§ Activity:
Lay out every line of text in the data below as a JSON list of strings, with one string for each line and blank lines left out.

Stored items from a collection
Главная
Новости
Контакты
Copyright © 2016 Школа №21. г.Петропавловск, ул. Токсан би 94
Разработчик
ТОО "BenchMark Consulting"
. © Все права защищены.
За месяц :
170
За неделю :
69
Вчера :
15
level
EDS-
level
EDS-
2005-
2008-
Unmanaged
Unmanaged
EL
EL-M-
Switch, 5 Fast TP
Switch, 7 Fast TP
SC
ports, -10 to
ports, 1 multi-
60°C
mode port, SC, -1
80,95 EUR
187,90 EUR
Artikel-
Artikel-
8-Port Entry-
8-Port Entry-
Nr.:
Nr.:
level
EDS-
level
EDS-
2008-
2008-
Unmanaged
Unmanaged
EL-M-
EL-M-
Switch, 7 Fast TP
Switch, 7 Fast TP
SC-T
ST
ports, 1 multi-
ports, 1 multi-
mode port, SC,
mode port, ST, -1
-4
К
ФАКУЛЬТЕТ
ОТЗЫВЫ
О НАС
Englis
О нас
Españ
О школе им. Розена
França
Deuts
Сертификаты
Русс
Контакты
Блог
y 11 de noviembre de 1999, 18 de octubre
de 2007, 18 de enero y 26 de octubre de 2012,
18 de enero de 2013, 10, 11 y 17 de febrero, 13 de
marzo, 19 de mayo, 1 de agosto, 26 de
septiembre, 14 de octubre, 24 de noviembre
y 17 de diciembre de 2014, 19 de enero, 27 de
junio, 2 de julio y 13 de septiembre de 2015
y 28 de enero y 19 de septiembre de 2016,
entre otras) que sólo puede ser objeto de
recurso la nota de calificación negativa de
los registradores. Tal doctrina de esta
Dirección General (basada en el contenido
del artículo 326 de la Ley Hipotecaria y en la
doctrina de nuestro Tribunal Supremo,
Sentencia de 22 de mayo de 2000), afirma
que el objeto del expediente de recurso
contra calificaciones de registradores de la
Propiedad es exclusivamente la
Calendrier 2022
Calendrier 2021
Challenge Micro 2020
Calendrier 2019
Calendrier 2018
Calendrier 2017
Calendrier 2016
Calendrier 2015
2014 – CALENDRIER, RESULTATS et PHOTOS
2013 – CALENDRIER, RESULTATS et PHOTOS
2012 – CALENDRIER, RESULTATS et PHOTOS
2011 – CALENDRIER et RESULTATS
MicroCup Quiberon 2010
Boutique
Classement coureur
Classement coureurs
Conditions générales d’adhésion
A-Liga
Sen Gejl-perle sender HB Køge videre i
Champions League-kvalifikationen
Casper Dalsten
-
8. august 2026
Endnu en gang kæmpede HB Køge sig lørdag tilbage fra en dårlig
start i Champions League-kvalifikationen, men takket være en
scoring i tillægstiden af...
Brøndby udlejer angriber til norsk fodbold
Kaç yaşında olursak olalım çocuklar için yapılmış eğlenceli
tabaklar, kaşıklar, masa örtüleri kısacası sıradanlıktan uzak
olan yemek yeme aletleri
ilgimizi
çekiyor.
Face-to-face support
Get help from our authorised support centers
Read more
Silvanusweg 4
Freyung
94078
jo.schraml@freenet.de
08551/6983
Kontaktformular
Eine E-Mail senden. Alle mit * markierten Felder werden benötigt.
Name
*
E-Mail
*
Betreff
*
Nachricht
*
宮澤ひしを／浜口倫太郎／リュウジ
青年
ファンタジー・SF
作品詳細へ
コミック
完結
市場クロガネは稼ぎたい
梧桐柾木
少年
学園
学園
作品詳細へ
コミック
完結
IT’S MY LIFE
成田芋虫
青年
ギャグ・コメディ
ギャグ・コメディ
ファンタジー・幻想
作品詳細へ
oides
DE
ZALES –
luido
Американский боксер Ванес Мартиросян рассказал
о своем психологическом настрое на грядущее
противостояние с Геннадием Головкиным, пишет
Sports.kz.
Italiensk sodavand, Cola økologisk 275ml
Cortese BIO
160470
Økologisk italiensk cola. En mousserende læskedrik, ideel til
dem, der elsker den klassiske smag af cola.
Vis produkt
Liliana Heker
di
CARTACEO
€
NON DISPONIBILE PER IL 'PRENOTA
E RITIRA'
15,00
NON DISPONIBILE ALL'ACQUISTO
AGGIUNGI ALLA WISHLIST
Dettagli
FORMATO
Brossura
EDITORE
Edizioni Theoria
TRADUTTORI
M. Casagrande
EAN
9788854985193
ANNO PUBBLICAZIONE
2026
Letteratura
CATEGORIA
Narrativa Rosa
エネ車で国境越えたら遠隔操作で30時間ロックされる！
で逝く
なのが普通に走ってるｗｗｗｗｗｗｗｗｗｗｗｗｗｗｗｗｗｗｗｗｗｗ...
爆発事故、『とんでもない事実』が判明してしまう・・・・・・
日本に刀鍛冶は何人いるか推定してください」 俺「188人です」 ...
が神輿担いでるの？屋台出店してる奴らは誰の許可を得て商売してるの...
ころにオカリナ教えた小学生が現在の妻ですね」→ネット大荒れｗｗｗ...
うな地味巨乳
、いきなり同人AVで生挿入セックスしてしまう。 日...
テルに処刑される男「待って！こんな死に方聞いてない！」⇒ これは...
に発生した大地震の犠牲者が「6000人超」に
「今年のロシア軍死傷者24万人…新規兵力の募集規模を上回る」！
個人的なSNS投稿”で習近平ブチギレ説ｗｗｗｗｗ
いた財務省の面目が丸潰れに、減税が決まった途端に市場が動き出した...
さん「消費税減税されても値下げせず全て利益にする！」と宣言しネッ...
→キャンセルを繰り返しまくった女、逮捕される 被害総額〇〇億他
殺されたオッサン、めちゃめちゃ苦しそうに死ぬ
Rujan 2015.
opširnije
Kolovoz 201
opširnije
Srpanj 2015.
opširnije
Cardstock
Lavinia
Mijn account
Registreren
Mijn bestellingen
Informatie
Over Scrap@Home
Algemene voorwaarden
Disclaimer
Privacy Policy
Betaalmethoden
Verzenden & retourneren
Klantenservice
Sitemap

§ Written answer:
[
  "Главная",
  "Новости",
  "Контакты",
  "Copyright © 2016 Школа №21. г.Петропавловск, ул. Токсан би 94",
  "Разработчик",
  "ТОО \"BenchMark Consulting\"",
  ". © Все права защищены.",
  "За месяц :",
  "170",
  "За неделю :",
  "69",
  "Вчера :",
  "15",
  "level",
  "EDS-",
  "level",
  "EDS-",
  "2005-",
  "2008-",
  "Unmanaged",
  "Unmanaged",
  "EL",
  "EL-M-",
  "Switch, 5 Fast TP",
  "Switch, 7 Fast TP",
  "SC",
  "ports, -10 to",
  "ports, 1 multi-",
  "60°C",
  "mode port, SC, -1",
  "80,95 EUR",
  "187,90 EUR",
  "Artikel-",
  "Artikel-",
  "8-Port Entry-",
  "8-Port Entry-",
  "Nr.:",
  "Nr.:",
  "level",
  "EDS-",
  "level",
  "EDS-",
  "2008-",
  "2008-",
  "Unmanaged",
  "Unmanaged",
  "EL-M-",
  "EL-M-",
  "Switch, 7 Fast TP",
  "Switch, 7 Fast TP",
  "SC-T",
  "ST",
  "ports, 1 multi-",
  "ports, 1 multi-",
  "mode port, SC,",
  "mode port, ST, -1",
  "-4",
  "К",
  "ФАКУЛЬТЕТ",
  "ОТЗЫВЫ",
  "О НАС",
  "Englis",
  "О нас",
  "Españ",
  "О школе им. Розена",
  "França",
  "Deuts",
  "Сертификаты",
  "Русс",
  "Контакты",
  "Блог",
  "y 11 de noviembre de 1999, 18 de octubre",
  "de 2007, 18 de enero y 26 de octubre de 2012,",
  "18 de enero de 2013, 10, 11 y 17 de febrero, 13 de",
  "marzo, 19 de mayo, 1 de agosto, 26 de",
  "septiembre, 14 de octubre, 24 de noviembre",
  "y 17 de diciembre de 2014, 19 de enero, 27 de",
  "junio, 2 de julio y 13 de septiembre de 2015",
  "y 28 de enero y 19 de septiembre de 2016,",
  "entre otras) que sólo puede ser objeto de",
  "recurso la nota de calificación negativa de",
  "los registradores. Tal doctrina de esta",
  "Dirección General (basada en el contenido",
  "del artículo 326 de la Ley Hipotecaria y en la",
  "doctrina de nuestro Tribunal Supremo,",
  "Sentencia de 22 de mayo de 2000), afirma",
  "que el objeto del expediente de recurso",
  "contra calificaciones de registradores de la",
  "Propiedad es exclusivamente la",
  "Calendrier 2022",
  "Calendrier 2021",
  "Challenge Micro 2020",
  "Calendrier 2019",
  "Calendrier 2018",
  "Calendrier 2017",
  "Calendrier 2016",
  "Calendrier 2015",
  "2014 – CALENDRIER, RESULTATS et PHOTOS",
  "2013 – CALENDRIER, RESULTATS et PHOTOS",
  "2012 – CALENDRIER, RESULTATS et PHOTOS",
  "2011 – CALENDRIER et RESULTATS",
  "MicroCup Quiberon 2010",
  "Boutique",
  "Classement coureur",
  "Classement coureurs",
  "Conditions générales d’adhésion",
  "A-Liga",
  "Sen Gejl-perle sender HB Køge videre i",
  "Champions League-kvalifikationen",
  "Casper Dalsten",
  "-",
  "8. august 2026",
  "Endnu en gang kæmpede HB Køge sig lørdag tilbage fra en dårlig",
  "start i Champions League-kvalifikationen, men takket være en",
  "scoring i tillægstiden af...",
  "Brøndby udlejer angriber til norsk fodbold",
  "Kaç yaşında olursak olalım çocuklar için yapılmış eğlenceli",
  "tabaklar, kaşıklar, masa örtüleri kısacası sıradanlıktan uzak",
  "olan yemek yeme aletleri",
  "ilgimizi",
  "çekiyor.",
  "Face-to-face support",
  "Get help from our authorised support centers",
  "Read more",
  "Silvanusweg 4",
  "Freyung",
  "94078",
  "jo.schraml@freenet.de",
  "08551/6983",
  "Kontaktformular",
  "Eine E-Mail senden. Alle mit * markierten Felder werden benötigt.",
  "Name",
  "*",
  "E-Mail",
  "*",
  "Betreff",
  "*",
  "Nachricht",
  "*",
  "宮澤ひしを／浜口倫太郎／リュウジ",
  "青年",
  "ファンタジー・SF",
  "作品詳細へ",
  "コミック",
  "完結",
  "市場クロガネは稼ぎたい",
  "梧桐柾木",
  "少年",
  "学園",
  "学園",
  "作品詳細へ",
  "コミック",
  "完結",
  "IT’S MY LIFE",
  "成田芋虫",
  "青年",
  "ギャグ・コメディ",
  "ギャグ・コメディ",
  "ファンタジー・幻想",
  "作品詳細へ",
  "oides",
  "DE",
  "ZALES –",
  "luido",
  "Американский боксер Ванес Мартиросян рассказал",
  "о своем психологическом настрое на грядущее",
  "противостояние с Геннадием Головкиным, пишет",
  "Sports.kz.",
  "Italiensk sodavand, Cola økologisk 275ml",
  "Cortese BIO",
  "160470",
  "Økologisk italiensk cola. En mousserende læskedrik, ideel til",
  "dem, der elsker den klassiske smag af cola.",
  "Vis produkt",
  "Liliana Heker",
  "di",
  "CARTACEO",
  "€",
  "NON DISPONIBILE PER IL 'PRENOTA",
  "E RITIRA'",
  "15,00",
  "NON DISPONIBILE ALL'ACQUISTO",
  "AGGIUNGI ALLA WISHLIST",
  "Dettagli",
  "FORMATO",
  "Brossura",
  "EDITORE",
  "Edizioni Theoria",
  "TRADUTTORI",
  "M. Casagrande",
  "EAN",
  "9788854985193",
  "ANNO PUBBLICAZIONE",
  "2026",
  "Letteratura",
  "CATEGORIA",
  "Narrativa Rosa",
  "エネ車で国境越えたら遠隔操作で30時間ロックされる！",
  "で逝く",
  "なのが普通に走ってるｗｗｗｗｗｗｗｗｗｗｗｗｗｗｗｗｗｗｗｗｗｗ...",
  "爆発事故、『とんでもない事実』が判明してしまう・・・・・・",
  "日本に刀鍛冶は何人いるか推定してください」 俺「188人です」 ...",
  "が神輿担いでるの？屋台出店してる奴らは誰の許可を得て商売してるの...",
  "ころにオカリナ教えた小学生が現在の妻ですね」→ネット大荒れｗｗｗ...",
  "うな地味巨乳",
  "、いきなり同人AVで生挿入セックスしてしまう。 日...",
  "テルに処刑される男「待って！こんな死に方聞いてない！」⇒ これは...",
  "に発生した大地震の犠牲者が「6000人超」に",
  "「今年のロシア軍死傷者24万人…新規兵力の募集規模を上回る」！",
  "個人的なSNS投稿”で習近平ブチギレ説ｗｗｗｗｗ",
  "いた財務省の面目が丸潰れに、減税が決まった途端に市場が動き出した...",
  "さん「消費税減税されても値下げせず全て利益にする！」と宣言しネッ...",
  "→キャンセルを繰り返しまくった女、逮捕される 被害総額〇〇億他",
  "殺されたオッサン、めちゃめちゃ苦しそうに死ぬ",
  "Rujan 2015.",
  "opširnije",
  "Kolovoz 201",
  "opširnije",
  "Srpanj 2015.",
  "opširnije",
  "Cardstock",
  "Lavinia",
  "Mijn account",
  "Registreren",
  "Mijn bestellingen",
  "Informatie",
  "Over Scrap@Home",
  "Algemene voorwaarden",
  "Disclaimer",
  "Privacy Policy",
  "Betaalmethoden",
  "Verzenden & retourneren",
  "Klantenservice",
  "Sitemap"
]